┌──

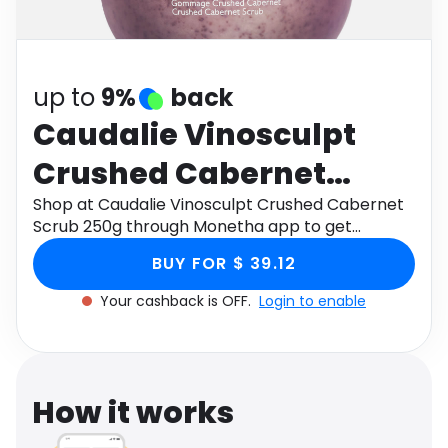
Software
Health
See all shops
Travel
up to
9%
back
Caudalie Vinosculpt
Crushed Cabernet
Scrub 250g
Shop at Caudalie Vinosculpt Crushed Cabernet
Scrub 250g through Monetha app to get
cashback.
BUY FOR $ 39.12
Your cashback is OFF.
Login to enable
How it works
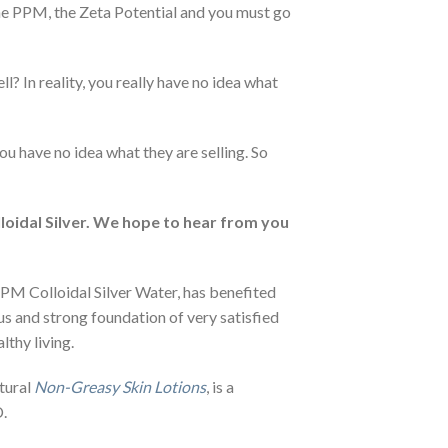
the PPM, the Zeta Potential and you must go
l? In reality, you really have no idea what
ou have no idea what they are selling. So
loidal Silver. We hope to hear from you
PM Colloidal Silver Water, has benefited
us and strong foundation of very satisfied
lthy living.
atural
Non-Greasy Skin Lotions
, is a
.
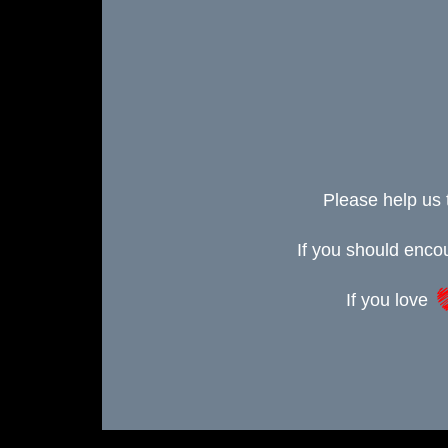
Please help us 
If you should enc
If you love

└──
┌──

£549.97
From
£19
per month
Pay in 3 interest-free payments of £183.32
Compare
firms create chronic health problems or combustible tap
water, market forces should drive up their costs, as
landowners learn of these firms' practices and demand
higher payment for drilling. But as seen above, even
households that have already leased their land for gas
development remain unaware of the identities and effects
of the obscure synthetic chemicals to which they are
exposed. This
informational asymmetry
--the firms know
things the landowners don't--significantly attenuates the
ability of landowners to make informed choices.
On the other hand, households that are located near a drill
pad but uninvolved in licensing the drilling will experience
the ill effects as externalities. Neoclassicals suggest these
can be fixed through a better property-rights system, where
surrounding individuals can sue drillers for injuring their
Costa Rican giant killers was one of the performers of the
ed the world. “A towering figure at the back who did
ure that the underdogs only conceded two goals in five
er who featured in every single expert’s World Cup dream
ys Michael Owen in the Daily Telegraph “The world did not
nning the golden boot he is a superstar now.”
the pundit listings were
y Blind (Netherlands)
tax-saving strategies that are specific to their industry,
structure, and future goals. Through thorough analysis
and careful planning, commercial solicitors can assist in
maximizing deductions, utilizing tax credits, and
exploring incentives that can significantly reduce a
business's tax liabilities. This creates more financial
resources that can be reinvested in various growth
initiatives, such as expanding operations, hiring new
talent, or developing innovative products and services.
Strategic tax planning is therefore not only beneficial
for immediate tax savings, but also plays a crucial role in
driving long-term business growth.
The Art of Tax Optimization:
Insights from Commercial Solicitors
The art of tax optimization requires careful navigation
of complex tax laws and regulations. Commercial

└──

- [JOB ITEM]
Copy out word for word the lines from the one containing "the PPM, the Zeta Potential and you must go" through the one containing "If you love", both included. Leave the pictures out.

- [OUTPUT BELOW]
the PPM, the Zeta Potential and you must go
l? In reality, you really have no idea what
ou have no idea what they are selling. So
loidal Silver. We hope to hear from you
PM Colloidal Silver Water, has benefited
us and strong foundation of very satisfied
lthy living.
atural
Non-Greasy Skin Lotions
, is a
.
Please help us 
If you should enc
If you love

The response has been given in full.